The relaxed recording sessions, prefaced by two months of musical woodshedding with Nashville singer-songwriter and soon-to-be “Front Porch” collaborator Anthony de Costa, who will open the Burl show as well as serve as part of her band, differed drastically from the West Coast sessions that yielded “Venus.”

“That was such a painful time,” Williams recalled. “Everything was happening at once, with my dad being sick, the Civil Wars splitting and the waves and crashes that came with all of that. There was a lot happening to where I really felt like I had to get out of town. So Nate (Yetton, her husband and manager) and I packed up and moved to Venice Beach for a couple of years. But whatever you’re wrestling with, you bring with you wherever you go. Still, I felt like I had to work through some of the shadows out on the West Coast.

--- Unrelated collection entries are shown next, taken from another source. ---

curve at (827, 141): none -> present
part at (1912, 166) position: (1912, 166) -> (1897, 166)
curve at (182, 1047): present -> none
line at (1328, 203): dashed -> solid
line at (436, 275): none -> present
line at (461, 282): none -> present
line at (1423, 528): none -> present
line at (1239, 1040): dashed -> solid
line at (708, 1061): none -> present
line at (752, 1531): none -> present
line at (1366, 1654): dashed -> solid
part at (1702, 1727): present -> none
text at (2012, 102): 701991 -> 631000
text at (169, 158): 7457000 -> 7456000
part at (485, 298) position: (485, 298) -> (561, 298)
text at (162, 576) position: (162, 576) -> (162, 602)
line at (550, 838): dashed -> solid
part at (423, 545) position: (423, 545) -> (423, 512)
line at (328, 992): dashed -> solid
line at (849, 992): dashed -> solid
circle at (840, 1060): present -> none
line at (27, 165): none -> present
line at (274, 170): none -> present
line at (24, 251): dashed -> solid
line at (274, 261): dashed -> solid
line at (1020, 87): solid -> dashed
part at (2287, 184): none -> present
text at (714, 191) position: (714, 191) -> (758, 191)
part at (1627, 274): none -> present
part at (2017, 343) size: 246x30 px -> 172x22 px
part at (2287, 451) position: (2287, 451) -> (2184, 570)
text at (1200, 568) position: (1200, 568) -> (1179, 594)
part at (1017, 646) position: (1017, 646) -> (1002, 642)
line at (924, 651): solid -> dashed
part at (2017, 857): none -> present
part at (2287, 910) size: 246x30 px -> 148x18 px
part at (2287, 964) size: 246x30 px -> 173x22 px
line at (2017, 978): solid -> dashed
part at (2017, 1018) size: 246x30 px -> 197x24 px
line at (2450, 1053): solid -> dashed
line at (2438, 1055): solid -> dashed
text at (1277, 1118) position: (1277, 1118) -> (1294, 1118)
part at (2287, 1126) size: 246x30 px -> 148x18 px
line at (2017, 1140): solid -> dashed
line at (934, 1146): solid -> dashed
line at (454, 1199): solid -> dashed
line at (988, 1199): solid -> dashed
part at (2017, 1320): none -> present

“I think it’s interesting I went as far out as I could sonically from how rooted and grounded the sound of the Civil Wars was. I mean, I went to outer space. But I had to go through that process to really clear my head and my mind. Then when I put out the acoustic version of ‘Venus,’ I realized that was really where my heart stood. I was recovering in a lot of ways. This new record, after having done a lot of the hard, intangible, personal work, feels more like I’m standing on my own two feet than I ever have before. I’m not afraid to go back to a more simplified sound. I really feel like this music is where my greatest passion is. It’s where I would like to stay.”

Adding to the comfort level of Williams’ musical journey homeward is the luxury of having Yetton and their two children — 6-year-old Miles and 4-month-old daughter Poppy — as her entourage.

“We’re a traveling circus,” she said with a laugh. “It’s definitely a few shades of crazy, but I wouldn’t have it any other way. Plus, I love how Nate and I both get to show our kids what it looks like to do something that you love when you work hard for it. So we’re going to keep this troubadour family happening as long as we’re able to.”

If you go:

Joy Williams/Anthony da Costa

When: 8 p.m. Dec. 2

Where: The Burl, 375 Thompson Rd.

Tickets: $20

Online: theburlky.com, joywilliams.com.